Obviously, I've only given a high-level summary, with an emphasis on the big picture and why I think W3C is a responsible and useful organization to build, promote, and shepherd the curriculum to the next level and beyond. For more details at a different level, here is the executive summary I wrote for the original pitch to W3C Management:

I based it on some parts of the OWEA wiki:

As shown in that wiki, the goal of OWEA from very early on was directed at bringing the curriculum (and other curricula) to W3C, to make a sustainable community effort. I'd like to help bring that to fruition.

Why Collaborate?

Given the aforementioned funding opportunities, connections with browser vendors and government, existing tutorials, infrastructure, and so on, and since the InterAct curriculum is meant to be free for anyone (including W3C) to use for free anyway, the question may arise: Why am I making the argument for the official repository and maintenance to be at W3C, rather than moving ahead at W3C independently? Two reasons:

  1. The structure, the rubrics, the curricula, the framework, is really where I see the extra value to what WaSP InterAct has done. I want us to build on that. And it's already there, a tangible and provable body of work to show potential funders that we aren't starting from scratch, and to point in the direction we plan to go.
  2. Trust and community. I don't want there to be competing efforts, because there will be bad feelings, and missed opportunities, and divided communities. Even if what W3C and InterAct do start off differently, with different focus, it risks growing to have overlaps, and it doesn't take advantage of potential synergy. And ultimately, I want your energy and vision to help drive this forward. As educators, your experience and expertise are going to be critical.

This is why we formed OWEA in the first place... there were different efforts going on from lots of different people, and we wanted to combine our efforts; InterAct was only one of many similar initiatives, even if it is one of the best and most open. I think that W3C's strength lies in being a community-driven consortium, a place where browser vendors and users and authors and authoring tool vendors and governments and universities and all the other stakeholders can come together to design royalty-free Web technology specifications, and it's a neutral and natural place for a Web education community as well.

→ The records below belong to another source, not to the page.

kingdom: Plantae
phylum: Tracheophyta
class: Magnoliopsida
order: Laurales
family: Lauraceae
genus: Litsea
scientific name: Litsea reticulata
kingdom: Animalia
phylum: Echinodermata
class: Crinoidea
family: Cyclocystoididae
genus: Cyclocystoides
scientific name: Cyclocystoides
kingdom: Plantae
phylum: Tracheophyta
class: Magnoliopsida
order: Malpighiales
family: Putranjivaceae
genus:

Finally, I don't see this as conflicting with any of the goals I've heard from WaSP participants. The worst-case scenario is that, for whatever reason, it just doesn't take off at W3C; we would still have any additional curriculum materials that were developed during the attempt, available under a CC-BY license for anyone to build a different effort, with the lessons learned from an honest effort, funded by sources that probably wouldn't have be acquired otherwise. I won't deny that there may be some opportunity costs, but I think that operating as part of W3C will also bring benefits that WaSP wouldn't have as a smaller effort.

As for the roles that everyone in WaSP plays, that is largely up to you. I don't want to impose any artificial constraints on how this would be organized to best effect. Working Groups are given wide latitude within their charter to accomplish their goals how they see fit, as long as it doesn't violate the W3C process and it meets expectation for quality and consensus.

Other Relationships

There may be a preference to keep a separate project going within WaSP, with its own processes and branding. Bringing the curriculum to W3C in no way precludes that, since all the materials would be licensed under CC-BY (Creative Commons Attribution). Ideally, we could have a complementary process, where each organization mutually integrates material developed by the other.

If another kind of relationship, with different goals, is preferred, W3C is open to discussing that as well.